▶ [GOAL OF THE EXERCISE]: Extract only the first line of the listing and every line after it up to and including the one with "To strengthen similar". Omit the pictures.

BEGIN

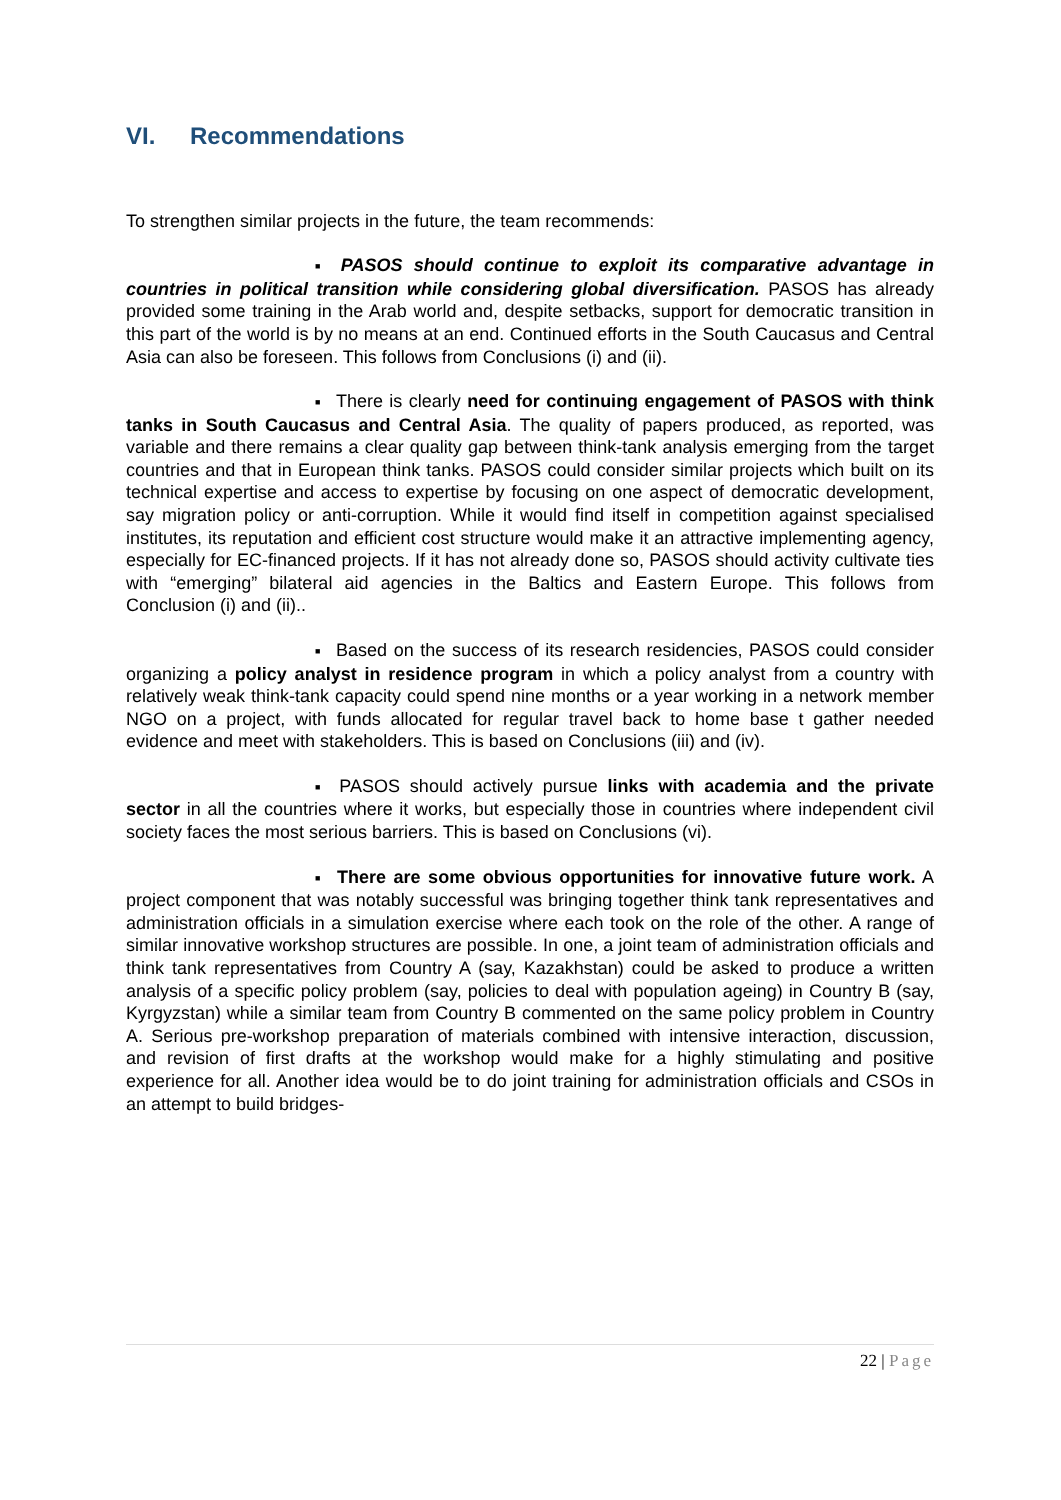VI. Recommendations
To strengthen similar projects in the future, the team recommends:
■ PASOS should continue to exploit its comparative advantage in countries in political transition while considering global diversification. PASOS has already provided some training in the Arab world and, despite setbacks, support for democratic transition in this part of the world is by no means at an end. Continued efforts in the South Caucasus and Central Asia can also be foreseen. This follows from Conclusions (i) and (ii).
■ There is clearly need for continuing engagement of PASOS with think tanks in South Caucasus and Central Asia. The quality of papers produced, as reported, was variable and there remains a clear quality gap between think-tank analysis emerging from the target countries and that in European think tanks. PASOS could consider similar projects which built on its technical expertise and access to expertise by focusing on one aspect of democratic development, say migration policy or anti-corruption. While it would find itself in competition against specialised institutes, its reputation and efficient cost structure would make it an attractive implementing agency, especially for EC-financed projects. If it has not already done so, PASOS should activity cultivate ties with “emerging” bilateral aid agencies in the Baltics and Eastern Europe. This follows from Conclusion (i) and (ii)..
■ Based on the success of its research residencies, PASOS could consider organizing a policy analyst in residence program in which a policy analyst from a country with relatively weak think-tank capacity could spend nine months or a year working in a network member NGO on a project, with funds allocated for regular travel back to home base t gather needed evidence and meet with stakeholders. This is based on Conclusions (iii) and (iv).
■ PASOS should actively pursue links with academia and the private sector in all the countries where it works, but especially those in countries where independent civil society faces the most serious barriers. This is based on Conclusions (vi).
■ There are some obvious opportunities for innovative future work. A project component that was notably successful was bringing together think tank representatives and administration officials in a simulation exercise where each took on the role of the other. A range of similar innovative workshop structures are possible. In one, a joint team of administration officials and think tank representatives from Country A (say, Kazakhstan) could be asked to produce a written analysis of a specific policy problem (say, policies to deal with population ageing) in Country B (say, Kyrgyzstan) while a similar team from Country B commented on the same policy problem in Country A. Serious pre-workshop preparation of materials combined with intensive interaction, discussion, and revision of first drafts at the workshop would make for a highly stimulating and positive experience for all. Another idea would be to do joint training for administration officials and CSOs in an attempt to build bridges-
22 | Page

END

▶ [RESPONSE BOX]:
VI. Recommendations
To strengthen similar projects in the future, the team recommends:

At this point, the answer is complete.